Don't neglect the basics

Last Update: 13.08.2018. By Jens in Developers Life | Learning | Newsletter

I was giving a Spring Boot training last week and during the course, I made some observations, which I like to share with you over this week.

It was one of the most unusual training I ever had so far. 4 people with 4 different skill levels in coding in general and Java and even Spring in detail. Wildly mixed. There was the youngest in age, but not dev age, who already played around with Spring Boot. Next the youngest in dev age, who is already working on a project using Spring Boot, and now what’s to actually learn what he’s doing; paraphrasing him, “I have no clue what I am doing at work”. Then we got an experienced dev working with a bunch of technologies, and mainly not in Java. And last, but not least, one from the stone age with a skepticism of frameworks and dynamic stuff, which is typical for devs of his kind, at least in my experience, your mileage may vary.
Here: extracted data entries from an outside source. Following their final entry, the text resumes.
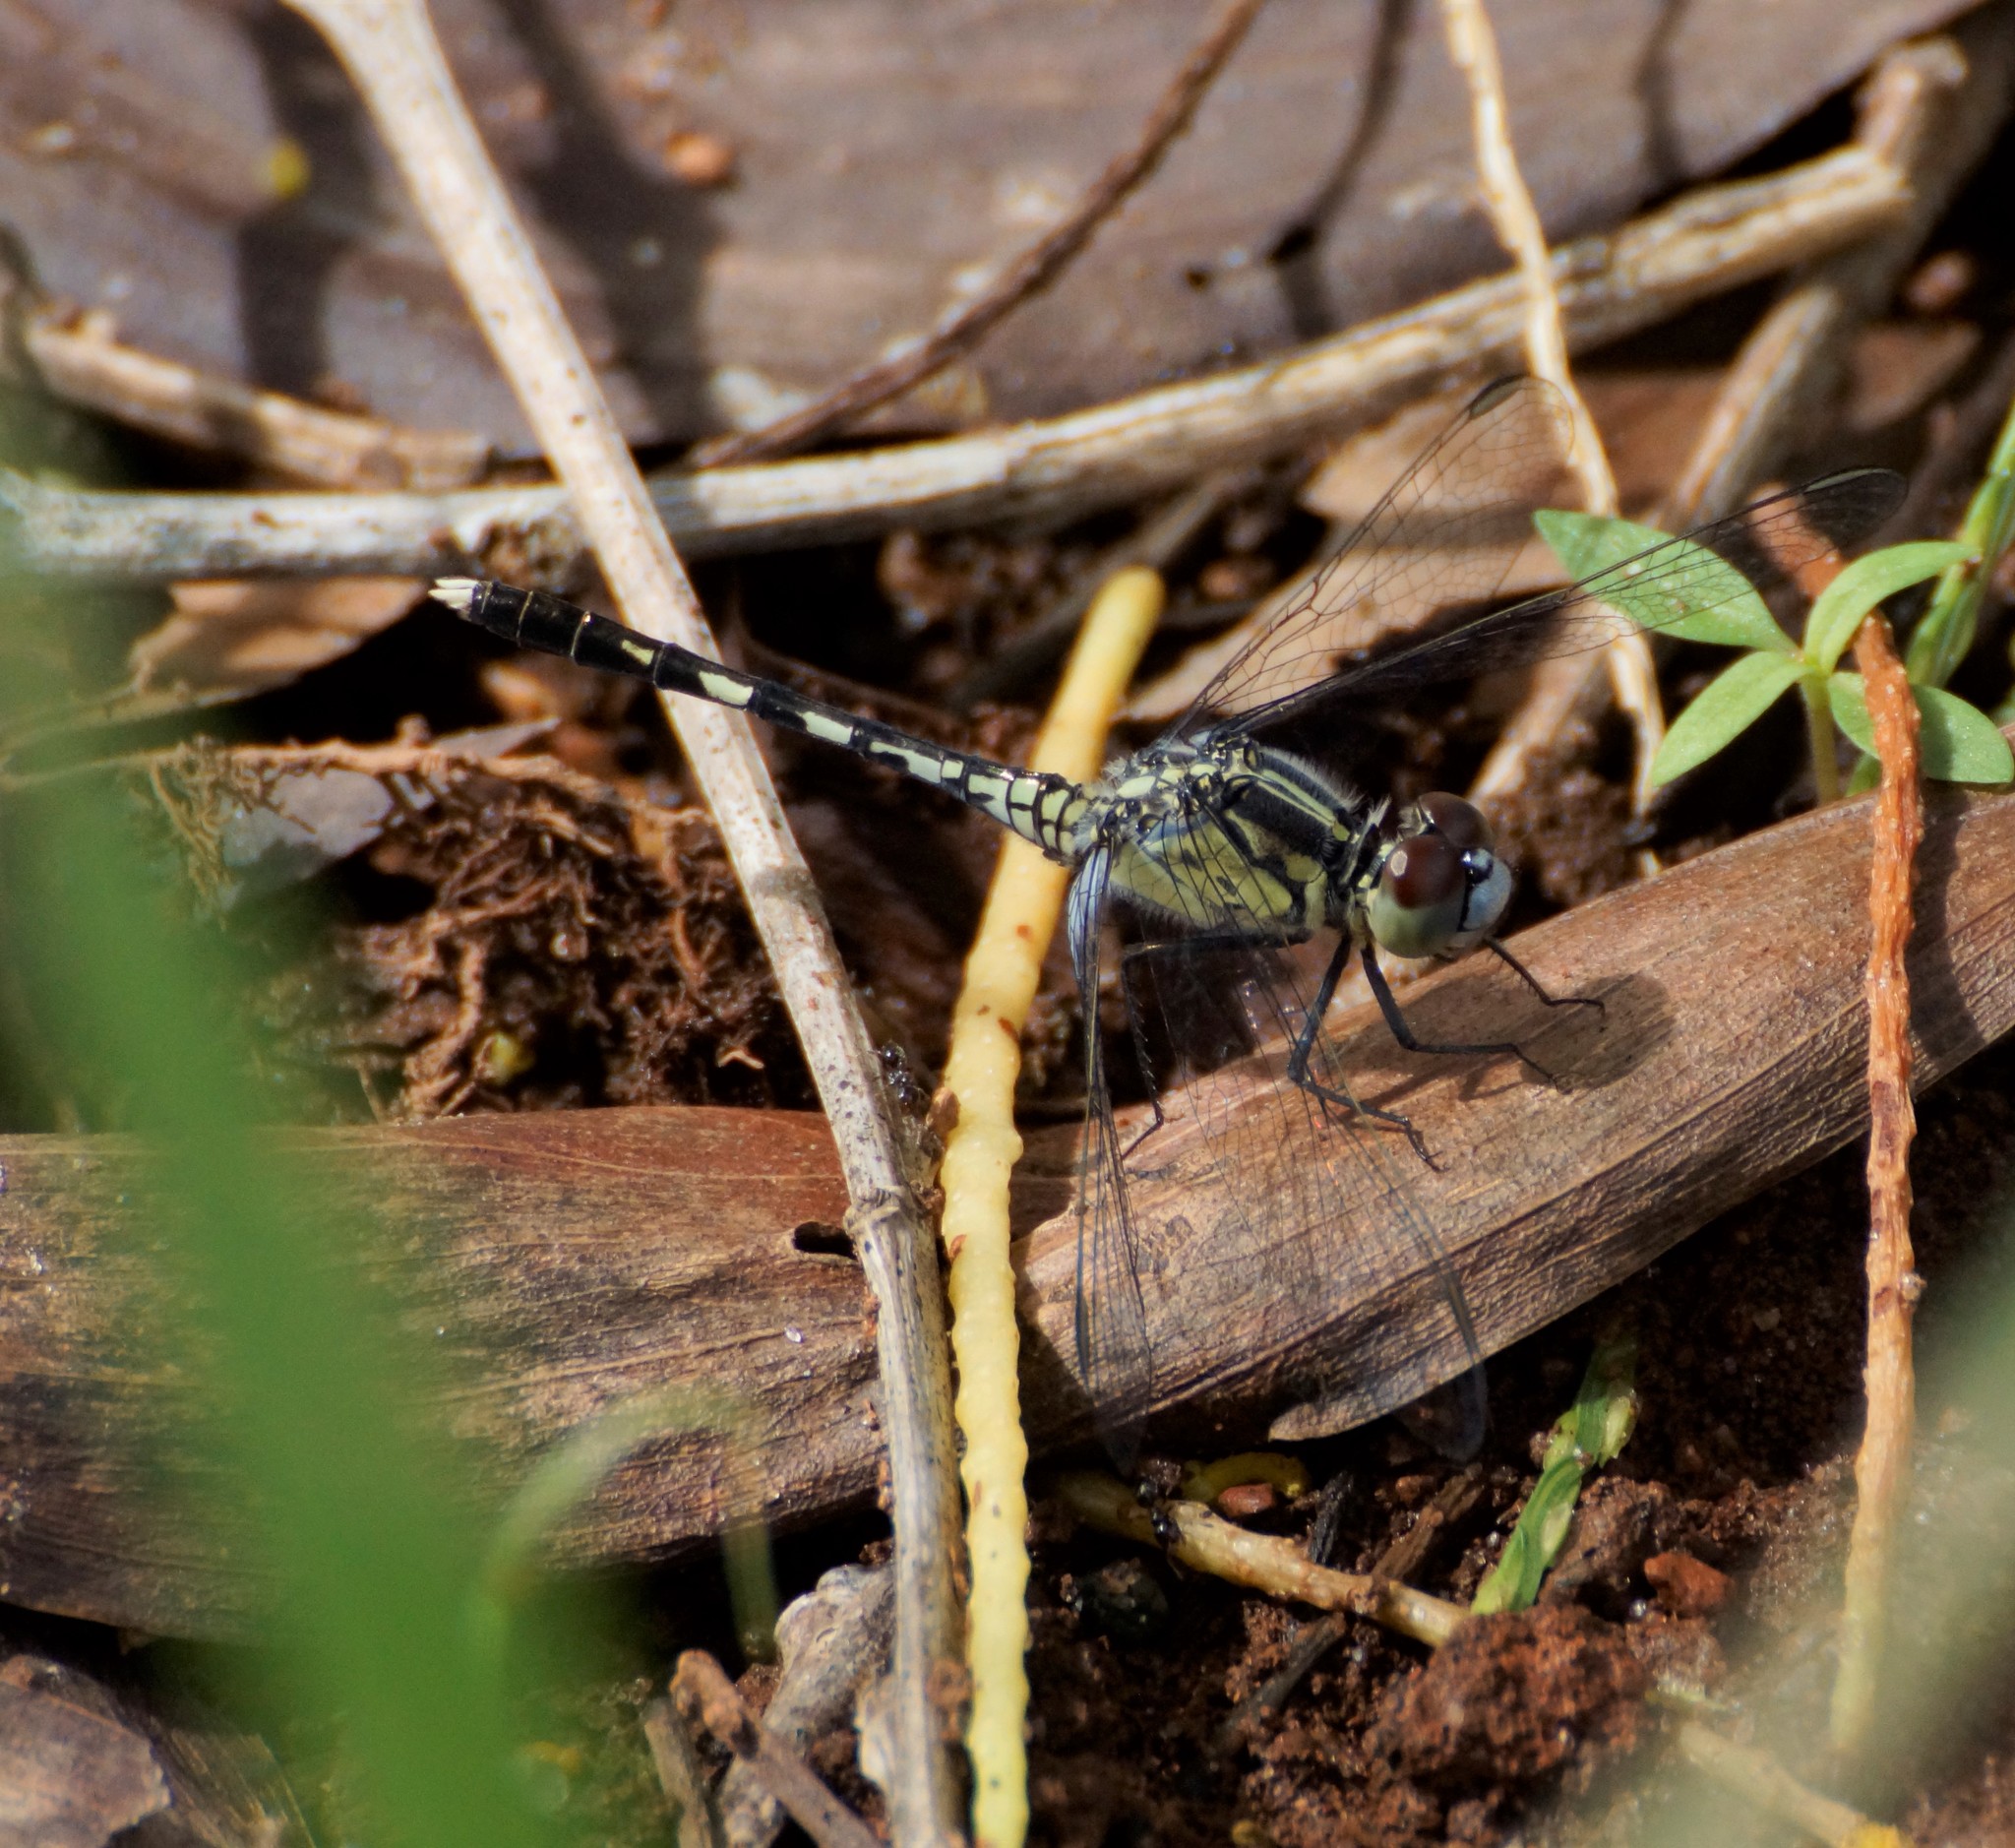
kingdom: Animalia
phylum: Arthropoda
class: Insecta
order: Odonata
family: Libellulidae
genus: Diplacodes
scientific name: Diplacodes trivialis
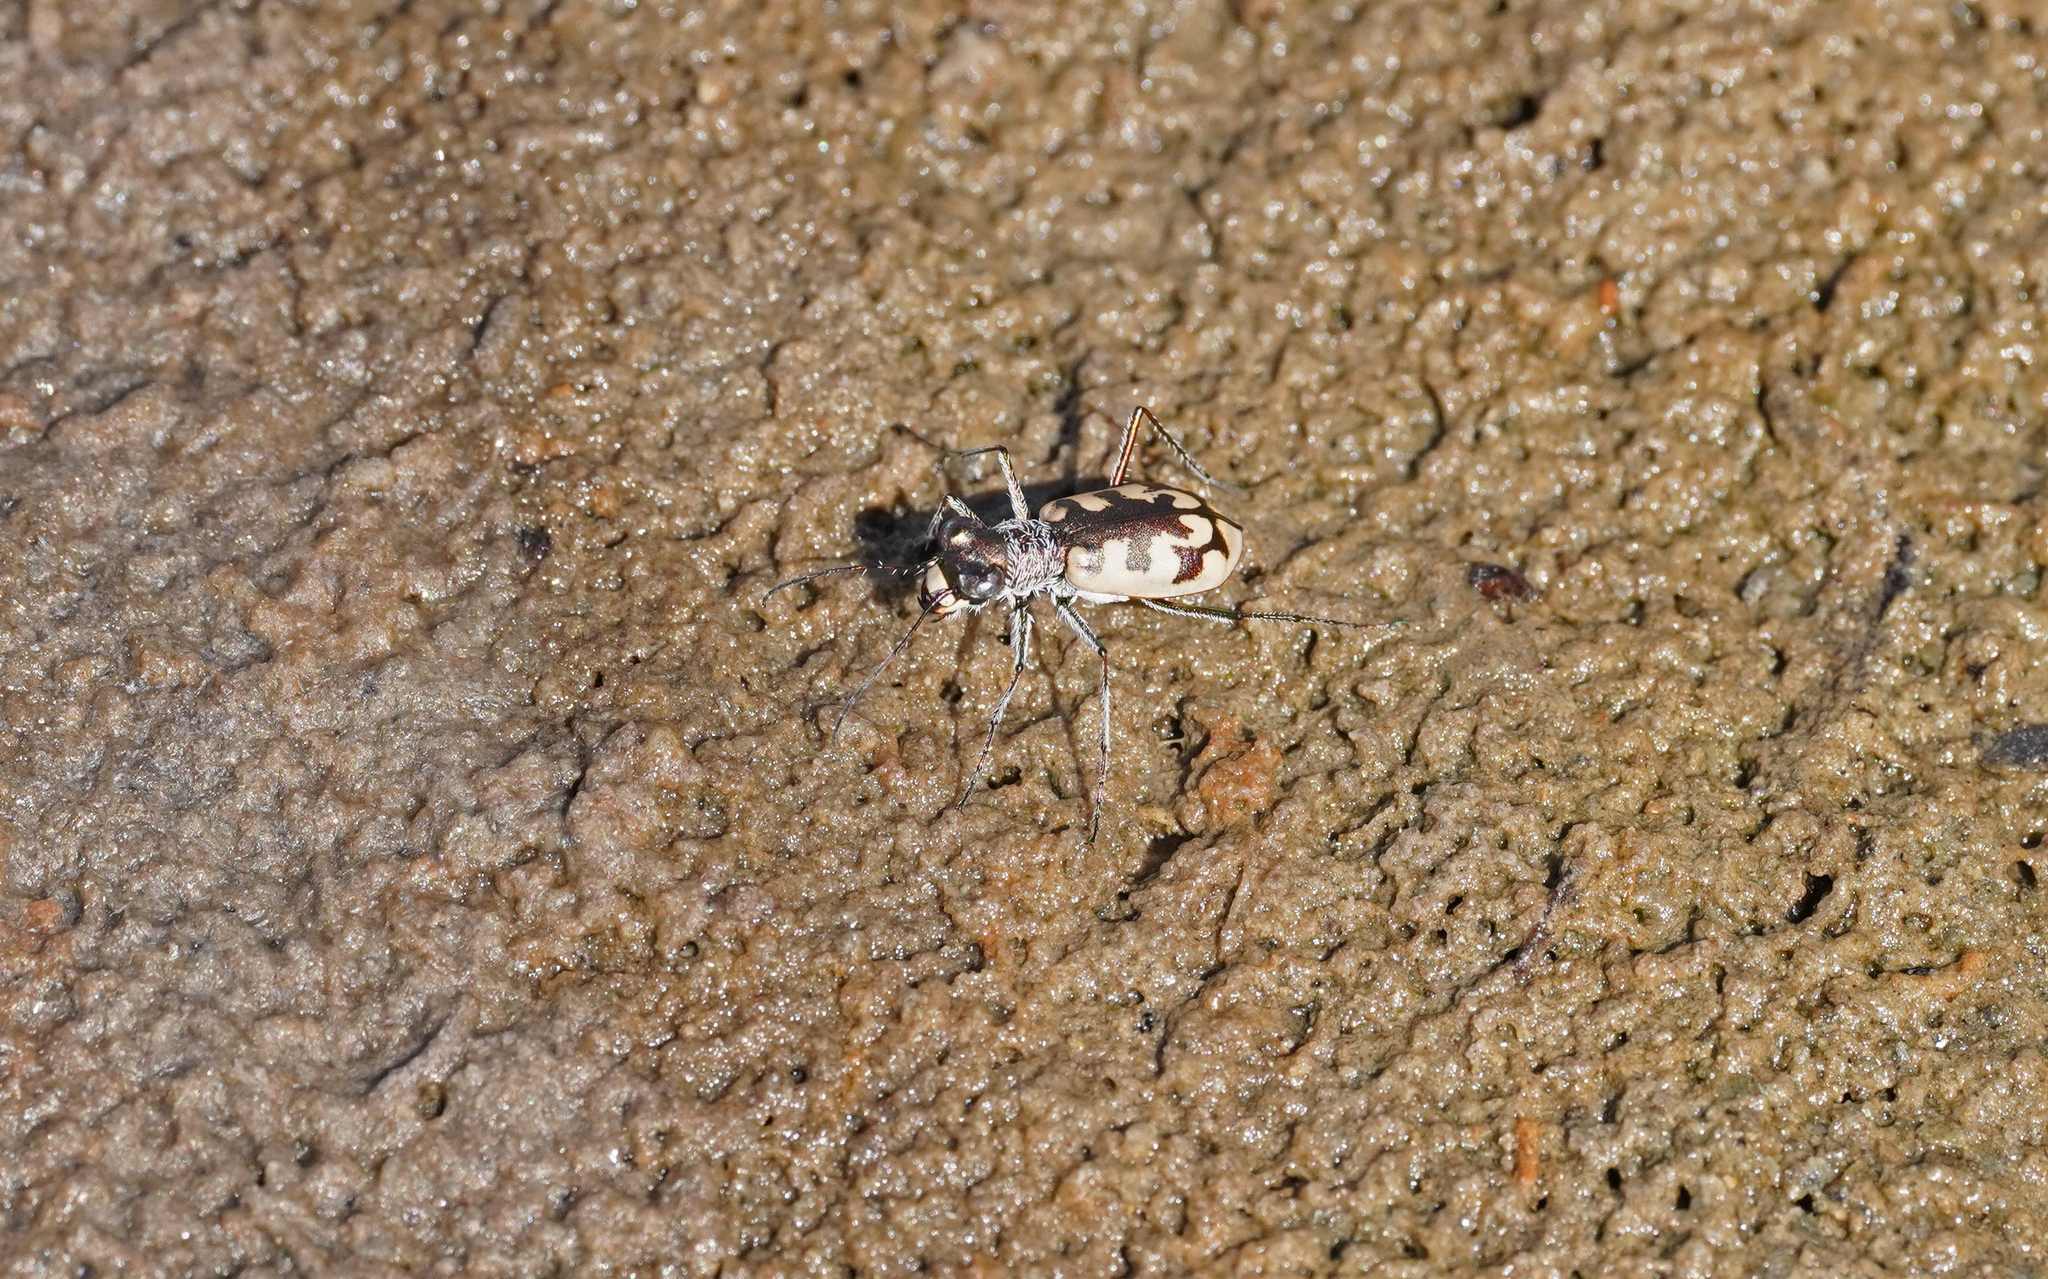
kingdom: Animalia
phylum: Arthropoda
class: Insecta
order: Coleoptera
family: Carabidae
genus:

For today’s observations, I’ll pick out the youngest in age. He was already playing around with Spring Boot and knew some stuff. He could use it and was already thinking about advanced stuff for his next project at work. Sure, he could navigate in Spring, but he had done a mistake that I see many devs making.

He neglected the basics.

He could use the various annotations but he didn’t understand what’s working behind that magic. He did not know what problems Spring solved in the beginning at all. How everything else is based on that. That the same mechanism is still working behind the scenes. Even more behind the Spring Boot magic. A wizard does not simply use the spells, they try to understand how magic works. It’s the same for us devs. For non-devs, we are wizards anyways and our magic is technology. So, we should understand the underlying principles. And not neglecting it.

Yes, it is great to whip up a REST API in the first few hours. Sure, you can make money with it. But eventually, you will hit a barrier. Just applying a few annotations and copy&pasetng bad or outdated tutorials is not enough. You need to understand the basics and then you’ll break the barrier and you can move on to make more out of your craft and even career.